UK publishers embrace free content trend: This snippet comes just in time to save the UK publishing industry.
There is every case for charging for content if you have the unique capability or content that someone wants. But sooner or later the technology will catch up. People will pay for values that are a fair exchange. Information has been disintermediated. It looks like the publishers have now begun to find out:
"The 2006 census by UK trade group the Association of Online Publishers (AOP) found that only 37 per cent of members now charge for branded online content, down from 63 per cent in 2005.
Publishers' major income source is display advertising, which accounts for 41 per cent of revenue.
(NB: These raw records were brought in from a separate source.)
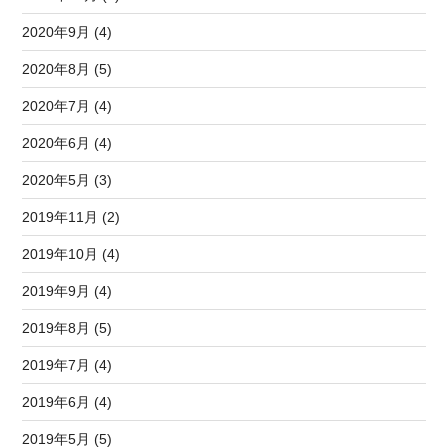
2020年9月 (4)
2020年8月 (5)
2020年7月 (4)
2020年6月 (4)
2020年5月 (3)
2019年11月 (2)
2019年10月 (4)
2019年9月 (4)
2019年8月 (5)
2019年7月 (4)
2019年6月 (4)
2019年5月 (5)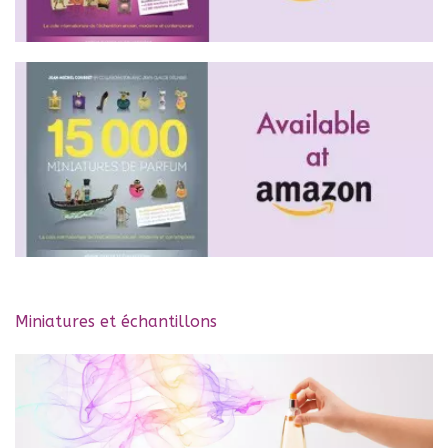
Miniatures et échantillons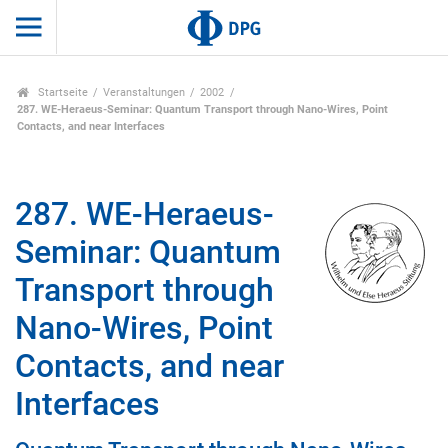
Startseite
Veranstaltungen
2002
287. WE-Heraeus-Seminar: Quantum Transport through Nano-Wires, Point
Contacts, and near Interfaces
287. WE-Heraeus-
Seminar: Quantum
Transport through
Nano-Wires, Point
Contacts, and near
Interfaces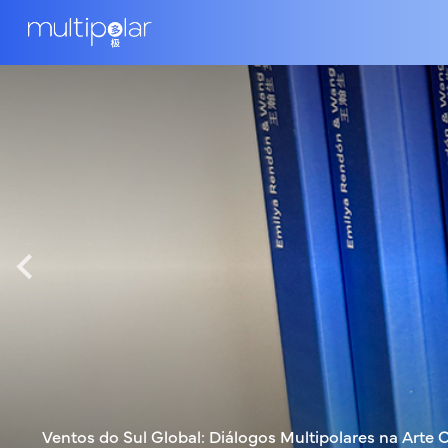
Ventos do Sul Global: Diálogos Multipolares na Art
Paid content makes up 18 per cent, of which 78 per cent is from subscriptions and 22 per cent from one-off payments, and sponsorship accounts for 9 per cent.
But for those Association of Online Publishers' members that do charge, subscriptions form a significant part of their overall income. More than a third (37 per cent) of publishers who charge for content earned more than £1 million in subscription revenue alone in 2005; 26 per cent earned more than £5m.
More business publishers charge for content than consumer publishers: 40 per cent compared with 34 per cent.
The recent consensus on paid content has been that the majority of web users will only pay for content that is unique, such as specialist business information or opinion and comment that cannot be found elsewhere on the web for free."
Wherever that may be. If its worth it it will be out there.